§ **Task prompt**:
After locating the line with "left elbow: (618, 268)" in the data that follows, return it and every later line exactly, up to and including the line with "left knee: (520, 278)".

§ **Material provided**:
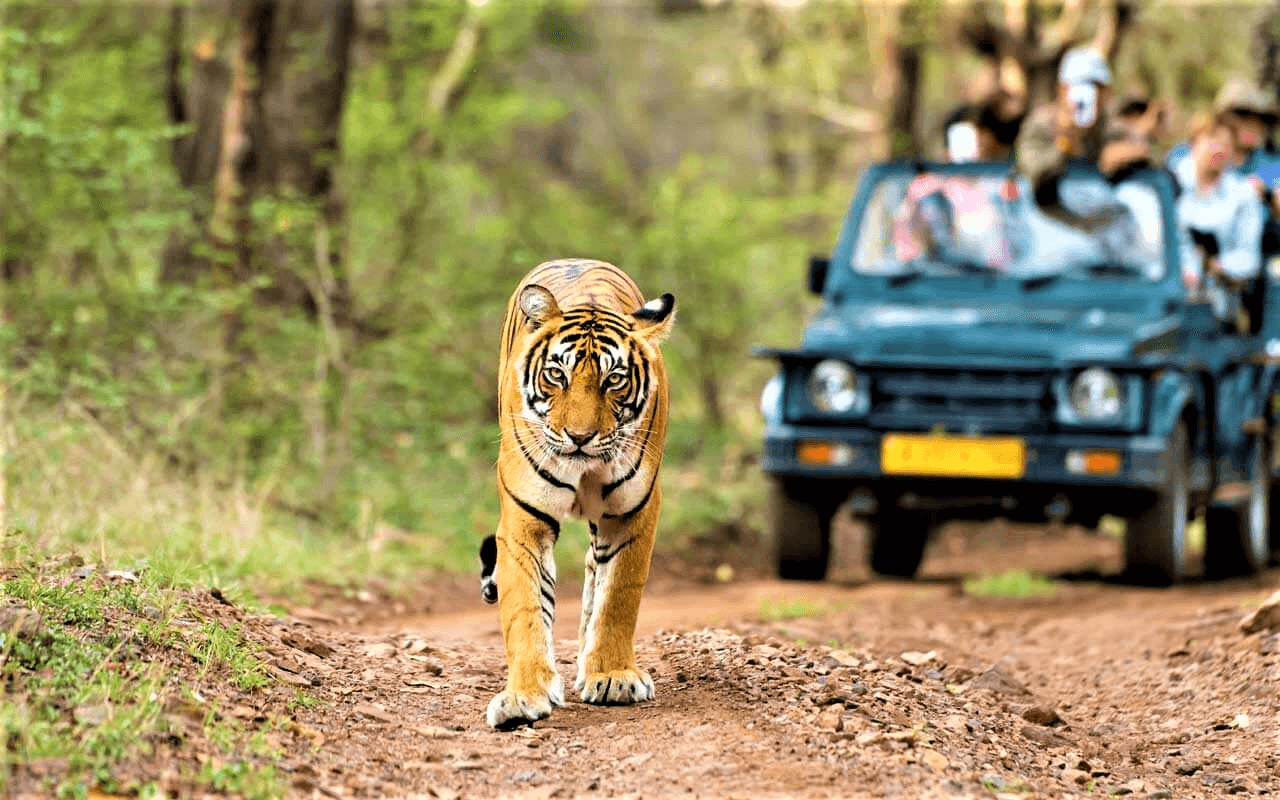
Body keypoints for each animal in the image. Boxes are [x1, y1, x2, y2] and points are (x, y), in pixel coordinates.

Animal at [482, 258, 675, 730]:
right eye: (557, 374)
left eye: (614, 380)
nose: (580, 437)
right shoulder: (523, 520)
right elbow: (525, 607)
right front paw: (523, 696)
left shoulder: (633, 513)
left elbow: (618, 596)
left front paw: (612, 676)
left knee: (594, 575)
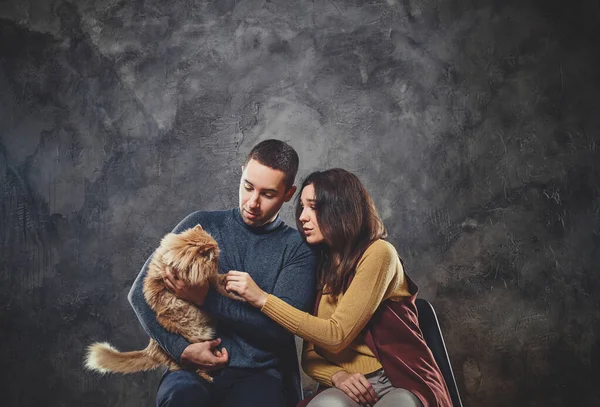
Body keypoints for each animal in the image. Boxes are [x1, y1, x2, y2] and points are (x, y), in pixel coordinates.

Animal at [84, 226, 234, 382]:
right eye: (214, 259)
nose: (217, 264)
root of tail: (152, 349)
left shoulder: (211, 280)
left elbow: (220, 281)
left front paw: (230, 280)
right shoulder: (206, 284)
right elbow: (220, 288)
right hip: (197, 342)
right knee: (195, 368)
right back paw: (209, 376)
---
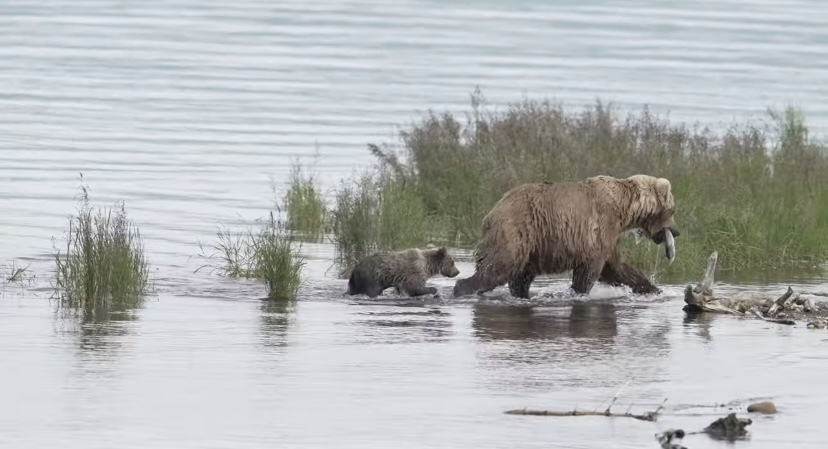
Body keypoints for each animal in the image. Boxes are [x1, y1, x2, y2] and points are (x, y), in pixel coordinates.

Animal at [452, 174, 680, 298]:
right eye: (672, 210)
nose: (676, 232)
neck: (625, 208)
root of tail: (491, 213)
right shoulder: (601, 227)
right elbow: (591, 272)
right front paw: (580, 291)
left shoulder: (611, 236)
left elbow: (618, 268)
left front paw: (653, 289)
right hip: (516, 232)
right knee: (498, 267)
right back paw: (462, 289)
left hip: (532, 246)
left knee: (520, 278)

§ **Result of the exercise**:
left elbow: (618, 268)
left front paw: (653, 289)
right hip: (516, 232)
right knee: (498, 267)
right back paw: (462, 289)
left hip: (532, 246)
left knee: (520, 278)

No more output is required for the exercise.